Au milieu des années 1960, les mines de charbon sont nationalisées et les étrangers quittent ce secteur. Lui poursuit encore pendant cinq ans puis, un beau jour, décide de retrouver ceux de sa communauté, son église, qui lui manquent, sa langue qu’il ne peut parler avec personne.

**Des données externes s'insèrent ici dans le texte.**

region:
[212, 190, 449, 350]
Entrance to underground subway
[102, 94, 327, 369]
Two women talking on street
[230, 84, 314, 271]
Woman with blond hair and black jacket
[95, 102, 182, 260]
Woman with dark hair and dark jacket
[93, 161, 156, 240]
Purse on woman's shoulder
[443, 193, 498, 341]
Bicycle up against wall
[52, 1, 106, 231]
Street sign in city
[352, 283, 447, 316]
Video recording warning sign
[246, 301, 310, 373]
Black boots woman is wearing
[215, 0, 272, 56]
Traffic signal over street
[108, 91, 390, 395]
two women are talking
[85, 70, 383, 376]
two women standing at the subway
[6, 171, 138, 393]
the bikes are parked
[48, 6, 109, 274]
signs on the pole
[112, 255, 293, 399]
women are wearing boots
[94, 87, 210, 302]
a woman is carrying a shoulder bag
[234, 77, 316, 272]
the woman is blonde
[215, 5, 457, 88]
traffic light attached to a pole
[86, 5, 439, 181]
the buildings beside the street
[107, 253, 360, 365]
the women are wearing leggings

Depuis lors, Charles Sarkies vit ici, à l’église Loussavoritch, dans un modeste appartement. De retour à Calcutta, il a d’abord dirigé le collège arménien et s’occupe à présent de la maison de repos et de cette chapelle, à l’écart du tumulte de la rue. Comme ses parents l’avaient fait cinquante ans plus tôt, il a incité ses enfants à partir vers un avenir meilleur : Sydney, en Australie. Aujourd’hui, il regrette son choix et n’a plus de famille en Inde. Il fait partie des derniers Arméniens de Calcutta – qui sont là une cinquantaine ou une centaine, personne ne le sait vraiment – et il a vu cette ville et le pays évoluer. Soixante-dix ans après son arrivée, la saleté a envahi les rues, la délinquance rôde et la corruption empêche la société de fonctionner. Pourtant, sa vie est ici, ses souvenirs aussi.
Avant de le quitter, nous feuilletons son album photographique, en sirotant une boisson, comme si nous étions ses petits-enfants. Il nous sermonne : « You have to eat and drink, otherwise you can’t live ! » Tchatcha est émouvant de jeunesse malgré la maladie qui l’affecte depuis six mois. Au moment où nous partons, il embrasse Julien sur le front, dans l’attente de notre prochaine visite. Quelques instants après, nous sortons dans la rue, au milieu des Ambassador et sous le regard curieux des femmes en sari venues chercher de l’eau à la pompe sur le trottoir.